** Required work **
Update the text of the rows below by changing "Energie" to "Energy", and write it out again with everything else unchanged. Leave the pictures out of your answer.
***** Records provided
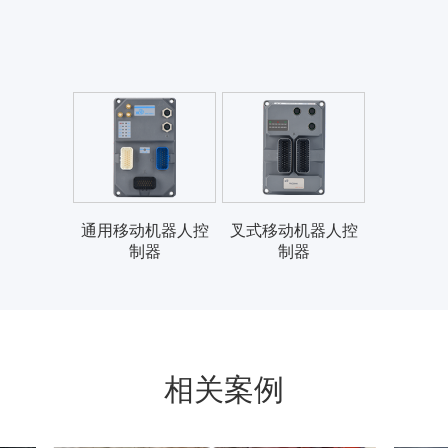
通讯模块
选增功能
通用移动机器人控
叉式移动机器人控
制器
制器
相关案例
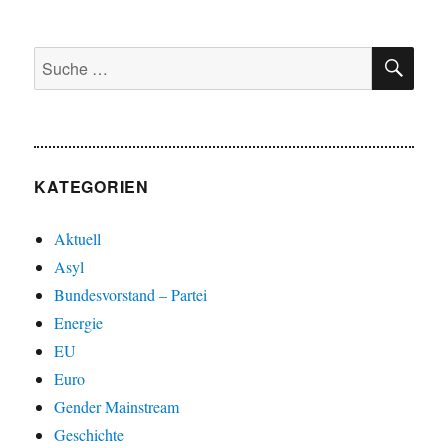
SU
Suche
nach:
KATEGORIEN
Aktuell
Asyl
Bundesvorstand – Partei
Energie
EU
Euro
Gender Mainstream
Geschichte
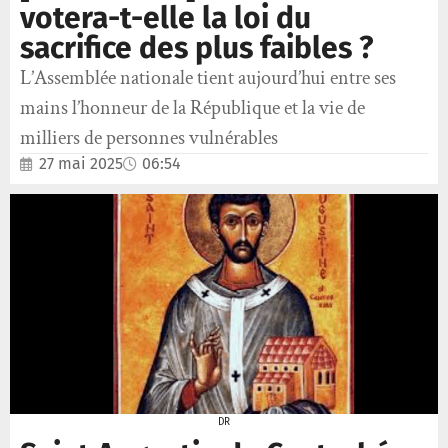
votera-t-elle la loi du
sacrifice des plus faibles ?
L’Assemblée nationale tient aujourd’hui entre ses
mains l’honneur de la République et la vie de
milliers de personnes vulnérables
27 mai 2025
06:54
DR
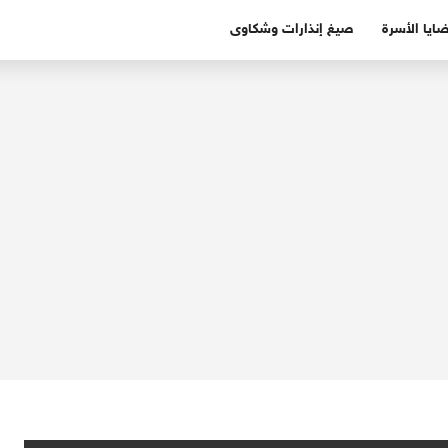
ايا الأسرة
صيغ إنذارات وشكاوى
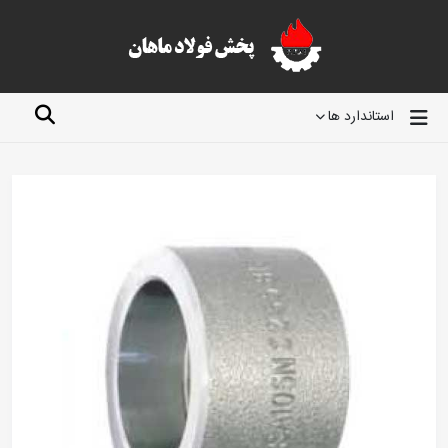
استاندارد ها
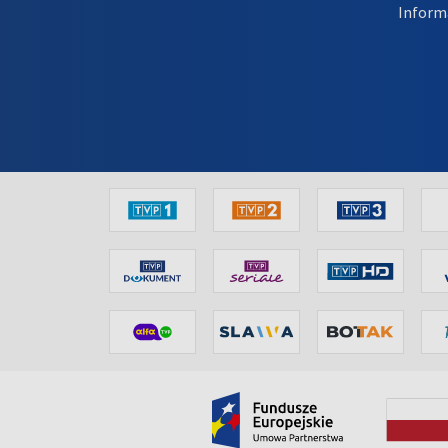
Inform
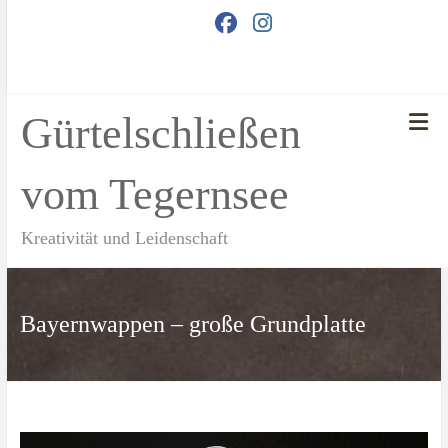
Zum
Inhalt
springen
Gürtelschließen
vom Tegernsee
Kreativität und Leidenschaft
Bayernwappen – große Grundplatte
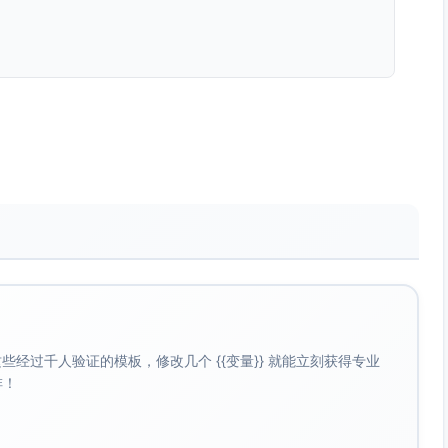
）
技感不足、无提醒功能
6集中
、易清洁；通勤与健身为主；Q4礼品旺季；重视2–5日达与便
好；“无异味/耐刮”有助提升评分
LFGB测试；标签需标材质/容量/产地；环保与可回收包装加分
气味
偏好亦为用户提供概述
视化市场势能代理）
经过千人验证的模板，修改几个 {{变量}} 就能立刻获得专业
啡！
评论量作为相对销售势能的代理，假设同品类间评论率相近。
尾。
2.9%，HydroPro约29.4%，ThermoSmart约17.6%。说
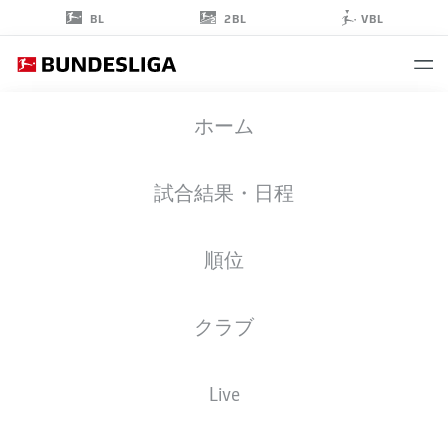
2BL
BL
VBL
DANIEL KOFI
ホーム
KYEREH
11
試合結果・日程
順位
ミッドフィルダー
クラブ
FREIBURG
統計 シーズン 2026/2027
ゴール
チームメイト
Live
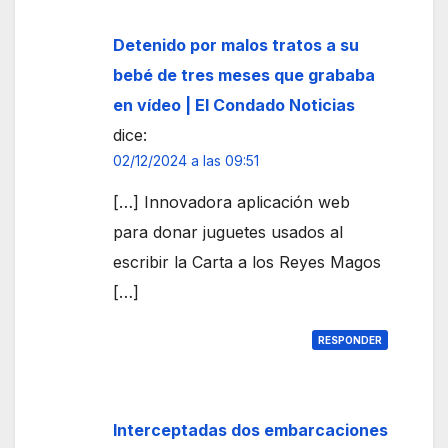
Detenido por malos tratos a su
bebé de tres meses que grababa
en vídeo | El Condado Noticias
dice:
02/12/2024 a las 09:51
[…] Innovadora aplicación web
para donar juguetes usados al
escribir la Carta a los Reyes Magos
[…]
RESPONDER
Interceptadas dos embarcaciones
**********
** Solution to this task **
通讯模块
选增功能
通用移动机器人控
叉式移动机器人控
制器
制器
相关案例
SU
Suche
nach:
KATEGORIEN
Aktuell
Asyl
Bundesvorstand – Partei
Energy
EU
Euro
Gender Mainstream
Geschichte
votera-t-elle la loi du
sacrifice des plus faibles ?
L’Assemblée nationale tient aujourd’hui entre ses
mains l’honneur de la République et la vie de
milliers de personnes vulnérables
27 mai 2025
06:54
DR
ايا الأسرة
صيغ إنذارات وشكاوى
استاندارد ها
Inform
Zum
Inhalt
springen
Gürtelschließen
vom Tegernsee
Kreativität und Leidenschaft
Bayernwappen – große Grundplatte
）
技感不足、无提醒功能
6集中
、易清洁；通勤与健身为主；Q4礼品旺季；重视2–5日达与便
好；“无异味/耐刮”有助提升评分
LFGB测试；标签需标材质/容量/产地；环保与可回收包装加分
气味
偏好亦为用户提供概述
视化市场势能代理）
经过千人验证的模板，修改几个 {{变量}} 就能立刻获得专业
啡！
评论量作为相对销售势能的代理，假设同品类间评论率相近。
尾。
2.9%，HydroPro约29.4%，ThermoSmart约17.6%。说
2BL
BL
VBL
DANIEL KOFI
ホーム
KYEREH
11
試合結果・日程
順位
ミッドフィルダー
クラブ
FREIBURG
統計 シーズン 2026/2027
ゴール
チームメイト
Live
Detenido por malos tratos a su
bebé de tres meses que grababa
en vídeo | El Condado Noticias
dice:
02/12/2024 a las 09:51
[…] Innovadora aplicación web
para donar juguetes usados al
escribir la Carta a los Reyes Magos
[…]
RESPONDER
Interceptadas dos embarcaciones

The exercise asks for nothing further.